Furthermore, AI can facilitate better project management by analyzing historical project data to predict potential risks and bottlenecks. Predictive analytics can help project managers make informed decisions about resource allocation, timeline adjustments, and risk mitigation strategies, ultimately leading to more efficient and successful project outcomes.

An Example: Google’s Experiences with AI for Software Engineering

These descriptions of AI use are helpful. But what really matters is how they come together in an organization that is creating large-scale software-intensive systems. We recently gained very valuable insight into this at Google. They described how they have evolved their use of AI in software engineering activities.

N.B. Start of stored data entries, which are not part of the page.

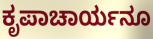
ಕೃಪಾಚಾರ್ಯನೂ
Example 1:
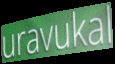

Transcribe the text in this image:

uravukal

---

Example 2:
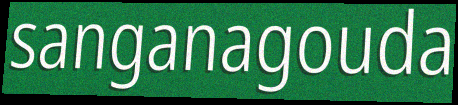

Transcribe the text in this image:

sanganagouda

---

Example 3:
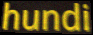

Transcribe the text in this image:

hundi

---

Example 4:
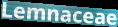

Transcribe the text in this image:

Lemnaceae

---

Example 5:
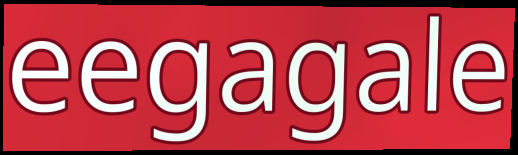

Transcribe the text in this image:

eegagale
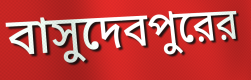
বাসুদেবপুরের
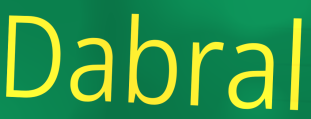
Dabral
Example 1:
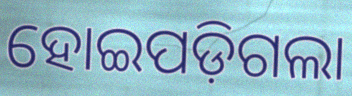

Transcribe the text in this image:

ହୋଇପଡ଼ିଗଲା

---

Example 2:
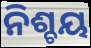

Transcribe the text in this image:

ନିଶ୍ଚୟ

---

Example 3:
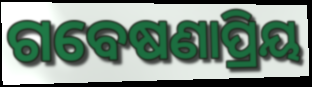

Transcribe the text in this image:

ଗବେଷଣାପ୍ରିୟ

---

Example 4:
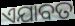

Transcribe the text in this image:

ଏଯାବତ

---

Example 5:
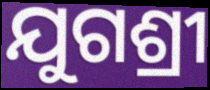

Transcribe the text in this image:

ଯୁଗଶ୍ରୀ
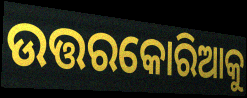
ଉତ୍ତରକୋରିଆକୁ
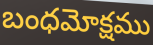
బంధమోక్షము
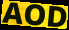
AOD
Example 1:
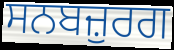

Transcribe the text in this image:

ਸਨਬਜ਼ੁਰਗ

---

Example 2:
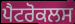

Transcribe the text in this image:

ਪੈਟਰੋਕਲਸ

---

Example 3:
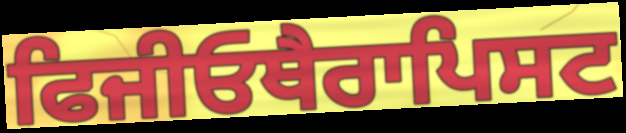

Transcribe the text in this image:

ਫਿਜੀਓਥੈਰਾਪਿਸਟ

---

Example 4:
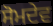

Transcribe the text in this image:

ਸੋਮਦੇਵ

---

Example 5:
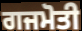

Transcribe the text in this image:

ਗਜਮੋਤੀ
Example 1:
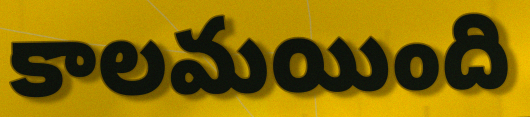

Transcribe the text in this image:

కాలమయింది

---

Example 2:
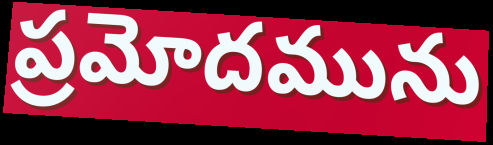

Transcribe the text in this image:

ప్రమోదమును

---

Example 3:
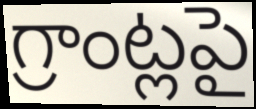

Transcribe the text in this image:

గ్రాంట్లపై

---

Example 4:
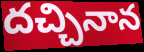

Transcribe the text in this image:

దచ్చినాన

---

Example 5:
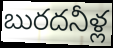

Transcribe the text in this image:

బురదనీళ్ల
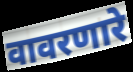
वावरणारे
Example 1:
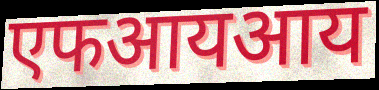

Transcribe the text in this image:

एफआयआय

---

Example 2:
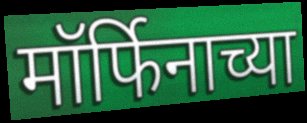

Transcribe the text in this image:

मॉर्फिनाच्या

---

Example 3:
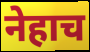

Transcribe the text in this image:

नेहाच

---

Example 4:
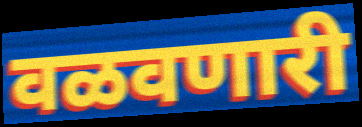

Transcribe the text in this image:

वळवणारी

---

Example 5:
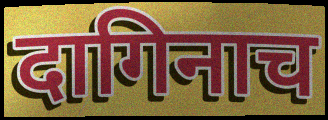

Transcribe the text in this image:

दागिनाच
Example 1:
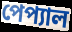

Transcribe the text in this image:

পেপ্যাল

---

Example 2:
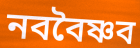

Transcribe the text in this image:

নববৈষ্ণব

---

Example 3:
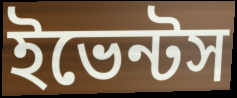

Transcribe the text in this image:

ইভেন্টস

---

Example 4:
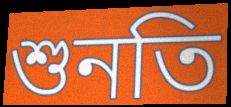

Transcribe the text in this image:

শুনতি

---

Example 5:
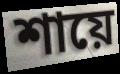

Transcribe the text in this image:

শায়ে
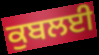
ਕੁਬਲਈ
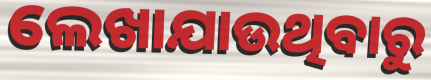
ଲେଖାଯାଉଥିବାରୁ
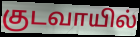
குடவாயில்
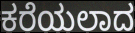
ಕರೆಯಲಾದ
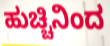
ಹುಚ್ಚಿನಿಂದ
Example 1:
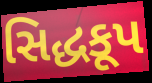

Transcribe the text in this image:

સિદ્ધકૂપ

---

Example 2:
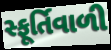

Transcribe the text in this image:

સ્ફૂર્તિવાળી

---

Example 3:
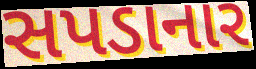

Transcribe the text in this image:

સપડાનાર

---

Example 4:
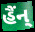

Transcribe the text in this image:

હૈંન્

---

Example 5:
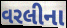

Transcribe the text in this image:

વરલીના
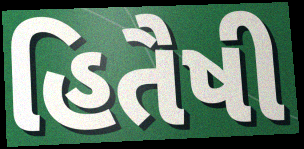
હિતૈષી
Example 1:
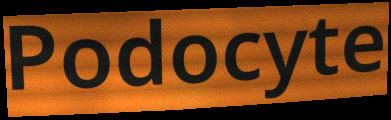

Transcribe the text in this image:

Podocyte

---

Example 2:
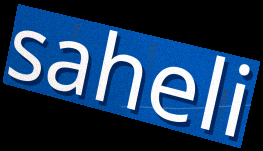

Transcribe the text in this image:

saheli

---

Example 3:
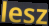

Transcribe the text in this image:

lesz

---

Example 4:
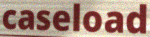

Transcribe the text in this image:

caseload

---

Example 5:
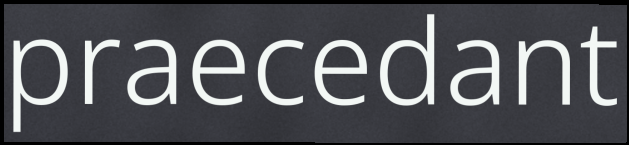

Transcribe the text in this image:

praecedant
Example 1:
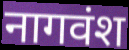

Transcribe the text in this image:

नागवंश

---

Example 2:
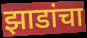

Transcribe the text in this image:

झाडांचा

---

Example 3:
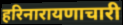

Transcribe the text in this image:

हरिनारायणाचारी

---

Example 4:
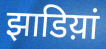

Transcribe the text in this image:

झाडिय़ां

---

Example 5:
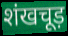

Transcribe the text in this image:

शंखचूड़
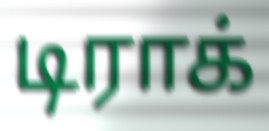
டிராக்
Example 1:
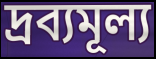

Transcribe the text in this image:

দ্রব্যমূল্য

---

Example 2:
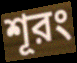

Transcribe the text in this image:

শূরং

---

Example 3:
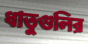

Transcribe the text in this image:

ধাতুগুলির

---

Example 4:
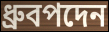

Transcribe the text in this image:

ধ্রুবপদেন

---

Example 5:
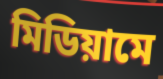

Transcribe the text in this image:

মিডিয়ামে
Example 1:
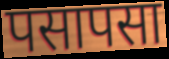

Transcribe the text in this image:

पसापसा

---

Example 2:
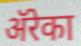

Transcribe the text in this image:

ॲरेका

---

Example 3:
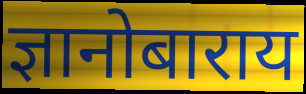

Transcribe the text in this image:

ज्ञानोबाराय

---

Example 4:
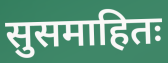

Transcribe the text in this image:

सुसमाहितः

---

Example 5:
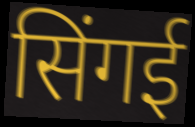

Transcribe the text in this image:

सिंगई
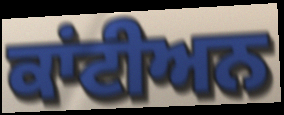
ਕਾਂਟੀਅਨ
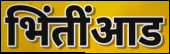
भिंतींआड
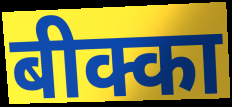
बीक्का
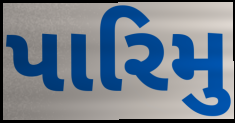
પારિમુ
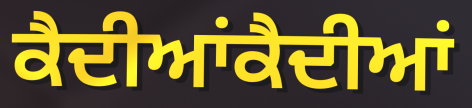
ਕੈਦੀਆਂਕੈਦੀਆਂ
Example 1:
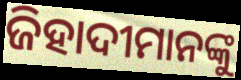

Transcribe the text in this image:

ଜିହାଦୀମାନଙ୍କୁ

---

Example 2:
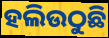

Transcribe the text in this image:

ହଲିଉଠୁଛି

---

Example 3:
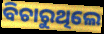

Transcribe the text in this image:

ବିଚାରୁଥିଲେ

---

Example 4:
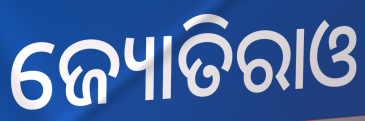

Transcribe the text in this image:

ଜ୍ୟୋତିରାଓ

They relate that in 2019, the use of AI in software engineering was largely theoretical for most developers. Fast forward to 2024, and there is now significant enthusiasm among Google’s software engineers for AI's role in coding. Many engineers now regularly use ML-based autocomplete tools that enhance coding efficiency. This shift reflects a broader transformation in internal software development tools at Google, driven by AI.

Google's AI-powered tools have notably improved various stages of the software development process. These tools include Interactive Development Environments (IDEs), code reviews, and bug management systems, aiming to boost productivity and developer satisfaction. The company's approach involves prioritizing ideas that are both technically feasible and likely to have a significant impact, learning quickly from iterative development, and measuring the effectiveness of these tools. With the introduction of transformer architectures, Google's focus on applying large language models (LLMs) to software development has led to the popular adoption of coding capabilities such as inline code completion.

With this approach, Google reports that AI-driven code completion uses natural developer workflows, leveraging extensive historical data to enhance model performance. Acceptance rates for AI suggestions are high, with significant portions of new code characters now generated by AI. Other AI applications include resolving code review comments, adapting pasted code, and predicting fixes to build failures. These tools have become integral to Google's software development process, offering substantial productivity benefits by reducing the time developers spend on routine coding tasks.

Looking ahead, Google aims to integrate the latest foundation models, such as the Gemini series, into its development tools. Future improvements are expected in areas like code testing, understanding, and maintenance. The industry is also shifting towards using natural language as an interface for software tasks, and ML-based automation for larger tasks is gaining traction. To advance these capabilities, the software engineering community is encouraged to develop common benchmarks for a broader range of tasks beyond code generation, including debugging and code migrations, to support ongoing innovation and practical applications in the field.

Toward a World of AI-driven Software Engineering?

The integration of AI into software engineering practices is reshaping the industry, offering powerful tools that enhance productivity, quality, and maintainability. From generative AI for code creation to automated testing, legacy code translation, documentation generation, and the enforcement of coding standards, AI is becoming an indispensable ally for software developers.

As AI technologies continue to evolve, their application in software engineering will undoubtedly expand, driving further innovation and efficiency. As we see with Google’s software engineers, they are expanding their use of AI beyond basic coding tasks toward many other areas of the software lifecycle. As they do so, there is much we will learn about where and how to apply AI effectively.

However, increasing use of AI in software engineering is also causing concern. Where can it be applied most effectively to add value? Where should it be avoided? How can we ensure the human aspects of the craft of software engineering are not lost? Lets hope that we can use AI responsibly without software losing its soul.